I wrestled with the dubious nature of life’s impermanence even as I fasted the day before surgery (which would take place in the form of a lovely overnight stay in Ojai). Even on the day, as I watched the doctors and nurses (my boyfriend and the varied strangers we passed on a stunning, psilocybin-addled hike) scrub up and prepare. Even as I steeled myself for the needle and the anesthesia (orange wine and delectable small plates at a wonderful restaurant in town) began to flow into my veins. Even as I counted backward from ten, lying in wait on the operating table (settling into the cozy king-sized bed post bath). Even as the world around me grew dark and I drifted off to sleep.

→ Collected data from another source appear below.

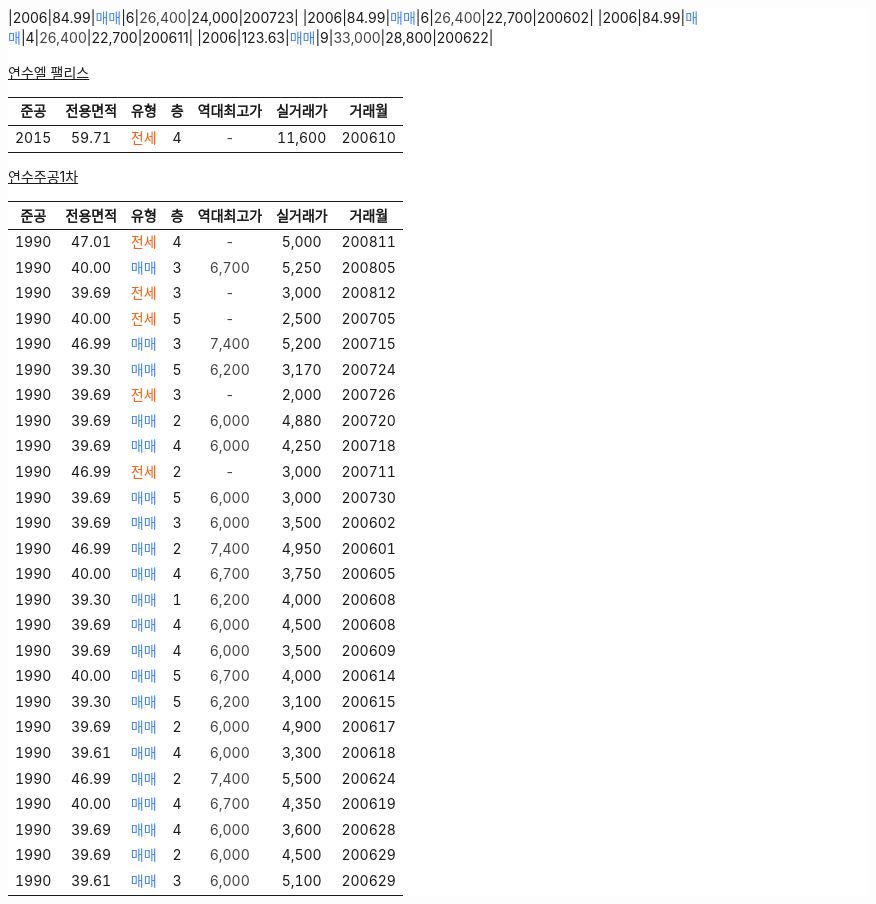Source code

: |2006|84.99|<span style="color:#4285f3">매매</span>|6|<span style="color:#444444">26,400</span>|24,000|200723|
|2006|84.99|<span style="color:#4285f3">매매</span>|6|<span style="color:#444444">26,400</span>|22,700|200602|
|2006|84.99|<span style="color:#4285f3">매매</span>|4|<span style="color:#444444">26,400</span>|22,700|200611|
|2006|123.63|<span style="color:#4285f3">매매</span>|9|<span style="color:#444444">33,000</span>|28,800|200622|

[연수엘 팰리스](https://search.naver.com/search.naver?query=%EC%B6%A9%EC%B2%AD%EB%B6%81%EB%8F%84+%EC%B6%A9%EC%A3%BC%EC%8B%9C+%EC%97%B0%EC%88%98%EB%8F%99+%EC%97%B0%EC%88%98%EC%97%98+%ED%8C%B0%EB%A6%AC%EC%8A%A4)

|준공|전용면적|유형|층|역대최고가|실거래가|거래월|
|:---:|:---:|:---:|:---:|:---:|:---:|:---:|
|2015|59.71|<span style="color:#ff5a00">전세</span>|4|<span style="color:#444444">-</span>|11,600|200610|

[연수주공1차](https://search.naver.com/search.naver?query=%EC%B6%A9%EC%B2%AD%EB%B6%81%EB%8F%84+%EC%B6%A9%EC%A3%BC%EC%8B%9C+%EC%97%B0%EC%88%98%EB%8F%99+%EC%97%B0%EC%88%98%EC%A3%BC%EA%B3%B51%EC%B0%A8)

|준공|전용면적|유형|층|역대최고가|실거래가|거래월|
|:---:|:---:|:---:|:---:|:---:|:---:|:---:|
|1990|47.01|<span style="color:#ff5a00">전세</span>|4|<span style="color:#444444">-</span>|5,000|200811|
|1990|40.00|<span style="color:#4285f3">매매</span>|3|<span style="color:#444444">6,700</span>|5,250|200805|
|1990|39.69|<span style="color:#ff5a00">전세</span>|3|<span style="color:#444444">-</span>|3,000|200812|
|1990|40.00|<span style="color:#ff5a00">전세</span>|5|<span style="color:#444444">-</span>|2,500|200705|
|1990|46.99|<span style="color:#4285f3">매매</span>|3|<span style="color:#444444">7,400</span>|5,200|200715|
|1990|39.30|<span style="color:#4285f3">매매</span>|5|<span style="color:#444444">6,200</span>|3,170|200724|
|1990|39.69|<span style="color:#ff5a00">전세</span>|3|<span style="color:#444444">-</span>|2,000|200726|
|1990|39.69|<span style="color:#4285f3">매매</span>|2|<span style="color:#444444">6,000</span>|4,880|200720|
|1990|39.69|<span style="color:#4285f3">매매</span>|4|<span style="color:#444444">6,000</span>|4,250|200718|
|1990|46.99|<span style="color:#ff5a00">전세</span>|2|<span style="color:#444444">-</span>|3,000|200711|
|1990|39.69|<span style="color:#4285f3">매매</span>|5|<span style="color:#444444">6,000</span>|3,000|200730|
|1990|39.69|<span style="color:#4285f3">매매</span>|3|<span style="color:#444444">6,000</span>|3,500|200602|
|1990|46.99|<span style="color:#4285f3">매매</span>|2|<span style="color:#444444">7,400</span>|4,950|200601|
|1990|40.00|<span style="color:#4285f3">매매</span>|4|<span style="color:#444444">6,700</span>|3,750|200605|
|1990|39.30|<span style="color:#4285f3">매매</span>|1|<span style="color:#444444">6,200</span>|4,000|200608|
|1990|39.69|<span style="color:#4285f3">매매</span>|4|<span style="color:#444444">6,000</span>|4,500|200608|
|1990|39.69|<span style="color:#4285f3">매매</span>|4|<span style="color:#444444">6,000</span>|3,500|200609|
|1990|40.00|<span style="color:#4285f3">매매</span>|5|<span style="color:#444444">6,700</span>|4,000|200614|
|1990|39.30|<span style="color:#4285f3">매매</span>|5|<span style="color:#444444">6,200</span>|3,100|200615|
|1990|39.69|<span style="color:#4285f3">매매</span>|2|<span style="color:#444444">6,000</span>|4,900|200617|
|1990|39.61|<span style="color:#4285f3">매매</span>|4|<span style="color:#444444">6,000</span>|3,300|200618|
|1990|46.99|<span style="color:#4285f3">매매</span>|2|<span style="color:#444444">7,400</span>|5,500|200624|
|1990|40.00|<span style="color:#4285f3">매매</span>|4|<span style="color:#444444">6,700</span>|4,350|200619|
|1990|39.69|<span style="color:#4285f3">매매</span>|4|<span style="color:#444444">6,000</span>|3,600|200628|
|1990|39.69|<span style="color:#4285f3">매매</span>|2|<span style="color:#444444">6,000</span>|4,500|200629|
|1990|39.61|<span style="color:#4285f3">매매</span>|3|<span style="color:#444444">6,000</span>|5,100|200629|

In the morning, I woke to find that everything went smoothly. I was thirty without a hitch. The doctors and nurses (my boyfriend and the varied strangers milling about the hotel in the early morning) all shook hands and congratulated one another. I remain unsettled on the unsettled nature of settling in, but for now, I’m thirty. Happy Birthday to me.
this post is my birthday gift. (me, 30, tomorrow). happy aquarian 30. <3
Another brilliant piece. Happy new decade, angel.